J'étais abasourdi, estomaqué. Ces informations étaient trop délicates pour être prises à la légère. Tous les citoyens de New Amsterdam seraient morts pour des arrangements diplomatique.
- En fait, explique O'Neals, depuis la signature du Traité des Démocraties Pures par le CDA en 2141 qui proclame New Amsterdam comme un pays à part entier, l'EIE a rompu les relations économiques et diplomatiques avec l'Ouest. Mais le PUG ne peut fonctionner sans les échanges économiques avec l'Est. Tu suis la logique ?
- Dans ce cas, vous attendez quoi pour me tuer ?
- Le problème, c'est que l'EIE n'a pas envoyé les missiles OCPN comme prévu. C'était pas juste de la radiation à grosse dose, les Conservateurs ont propagé un virus à N.A, implanté dans les missiles. On en sait pas plus, mais ce qui est sûr, c'est que ce virus va atteindre les territoires PUG, et là ça va être le chaos. En gros, l'EIE a trahi le PUG. Et notre contrat avec le PUG aussi est rompu.
- En quoi cela vous affecte ? ai-je demandé.
- On n'a pas signé pour être des criminels au service de l'EIE, rétorque Jimmy, on ne voulait que la mort de New Amsterdam. Bien qu'on soit anti-Conservateurs, faut pas croire qu'on veuille aussi la liberté sans limite.
- Tu vois le Parasite ? me dit O'Neals. On pense que c'est la réaction attendue du virus en question. On va pas aider à propager une connerie pareille.
- Qu'est-ce que je peux faire de plus pour les GoR ? leur ai-je demandé.
- Regarde, m'explique Jimmy, on savait qu'une bombe allait tomber sur New Amsterdam, mais on avait pas prévu d'aller plus loin que "buter du survivant". Là, on est dans le pétrin, parce qu'on doit rester dans les territoire CDA, et on n'a plus de réseau ni avec la radio, ni avec le PermaNet. Il faut qu'on trouve la station du PermaNet, et rétablir le réseau avec les satellites inter-galactiques.
- Avec autant de dégâts subis, je ne pense pas que la station ait survécu.
- Nous n'avons pas le choix, ajoute O'Neals, c'est notre seul choix.
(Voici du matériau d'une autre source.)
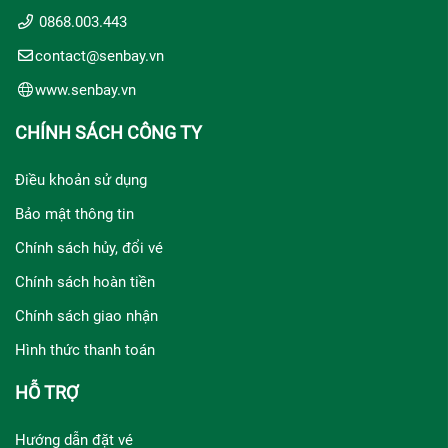
0868.003.443
contact@senbay.vn
www.senbay.vn
CHÍNH SÁCH CÔNG TY
Điều khoản sử dụng
Bảo mật thông tin
Chính sách hủy, đổi vé
Chính sách hoàn tiền
Chính sách giao nhận
Hình thức thanh toán
HỖ TRỢ
Hướng dẫn đặt vé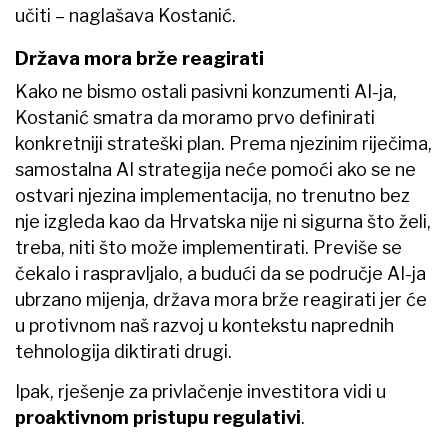
učiti – naglašava Kostanić.
Država mora brže reagirati
Kako ne bismo ostali pasivni konzumenti AI-ja,
Kostanić smatra da moramo prvo definirati
konkretniji strateški plan. Prema njezinim riječima,
samostalna AI strategija neće pomoći ako se ne
ostvari njezina implementacija, no trenutno bez
nje izgleda kao da Hrvatska nije ni sigurna što želi,
treba, niti što može implementirati. Previše se
čekalo i raspravljalo, a budući da se područje AI-ja
ubrzano mijenja, država mora brže reagirati jer će
u protivnom naš razvoj u kontekstu naprednih
tehnologija diktirati drugi.
Ipak, rješenje za privlačenje investitora vidi u
proaktivnom pristupu regulativi
.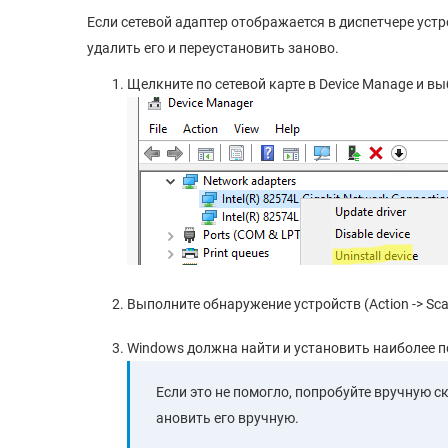
Если сетевой адаптер отображается в диспетчере устр
удалить его и переустановить заново.
Щелкните по сетевой карте в Device Manage и выбе
Выполните обнаружение устройств (Action -> Scan
Windows должна найти и установить наиболее п
Если это не помогло, попробуйте вручную с
ановить его вручную.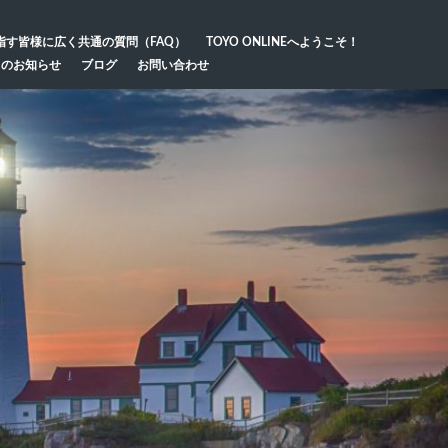
指す皆様に広く共通の質問（FAQ）
TOYO ONLINEへようこそ！
らのお知らせ
ブログ
お問い合わせ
La situation dans laquelle je me trouvais était délicate. Malgré le fait que toute ces histoires politiques n'ont plus aucun sens, je devais choisir un camp. Aider les GoR était la chose la plus éthique et morale à faire, mais je devais également retrouver Yllora... Cependant, si je les aidais à rétablir la liaison avec le PermaNet, je pourrais détecter le BioKEY d'Yllora, et directement la retrouver. J'accepte leur proposition.
- Tu as fait le bon choix Mo, me dit O'Neals. Nous partirons demain au matin, les Parasites ont l'air de craindre la lumière.